Vice President JD Vance said Tuesday that the Trump administration would restart military aid to Ukraine and formalize a framework mineral rights deal if Ukrainian President Volodymyr Zelensky and his team talk “privately” with the US about negotiating a peace deal.
President Trump “wants the Ukrainians to come to the negotiating table,” the VP told reporters at the Capitol ahead of Trump’s address to a joint session of Congress.
“I think the president is still committed to the mineral deal. I think we’ve heard some positive things, but not yet, of course, a signature from our friends in Ukraine,” Vance went on, describing the agreement as “important” to Trump.
“I think when the Ukrainians come to the negotiating table, everything is on the table,” Vance, 40, said when asked about the resumption of military aid that the White House ordered paused Monday evening.

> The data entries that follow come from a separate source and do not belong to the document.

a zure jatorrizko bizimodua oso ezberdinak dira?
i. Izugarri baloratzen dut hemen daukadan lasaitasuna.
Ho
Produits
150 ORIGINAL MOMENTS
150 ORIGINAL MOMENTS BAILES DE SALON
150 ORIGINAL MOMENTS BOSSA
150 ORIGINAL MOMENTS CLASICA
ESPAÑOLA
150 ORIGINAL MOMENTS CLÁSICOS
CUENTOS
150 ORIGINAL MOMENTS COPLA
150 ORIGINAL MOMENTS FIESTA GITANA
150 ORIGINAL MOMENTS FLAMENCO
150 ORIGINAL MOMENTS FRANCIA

Zelensky met with Trump and Vance at the White House on Friday in anticipation of inking an understanding that would have created a joint US-Ukraine fund dedicated to extracting key minerals in the war-torn country.
Trump had touted the deal as a way to “get back” the billions of dollars the US had given to Ukraine since Russia’s invasion in February 2022, and Zelensky had celebrated the agreement as a means of getting a form of “security” through the presence of American businessmen on the ground.

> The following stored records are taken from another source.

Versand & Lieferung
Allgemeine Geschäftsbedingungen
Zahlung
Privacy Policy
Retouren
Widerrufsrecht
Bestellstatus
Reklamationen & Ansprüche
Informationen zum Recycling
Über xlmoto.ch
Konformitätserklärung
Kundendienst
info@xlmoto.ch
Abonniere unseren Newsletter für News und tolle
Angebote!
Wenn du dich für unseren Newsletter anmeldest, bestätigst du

But the deal quickly fell through after Trump, Zelensky and Vance got into a heated argument in the Oval Office about further security guarantees, with the VP and Trump accusing the Ukrainian president of being “disrespectful.”
Zelensky has since said repeatedly that he would still sign the mineral deal, writing on X on Tuesday that it’s “time to make things right,” but Trump has not spoken to him since the blowup.
Vance, at the Capitol, said the Trump team was less concerned about “public statements” than private indications the Ukrainians were willing to “meaningfully engage.”
“The public stuff doesn’t matter nearly as much as, ‘What are the Ukrainians doing to meaningfully engage on what a peaceful settlement would look like?’” he explained. “We need the Ukrainians to come to us privately and say, ‘This is what we need, this is what we want, this is how we’re going to participate in the process to end this conflict.’”
“That lack of private engagement is what is most concerning to us,” Vance added.
It was unclear as of midday Tuesday whether any communication had taken place between the administrations in Washington and Kyiv.
“Our meeting in Washington, at the White House on Friday, did not go the way it was supposed to be. It is regrettable that it happened this way. It is time to make things right. We would like future cooperation and communication to be constructive,” the Ukrainian president wrote on X Tuesday morning.
“Regarding the agreement on minerals and security, Ukraine is ready to sign it in any time and in any convenient format. We see this agreement as a step toward greater security and solid security guarantees, and I truly hope it will work effectively.”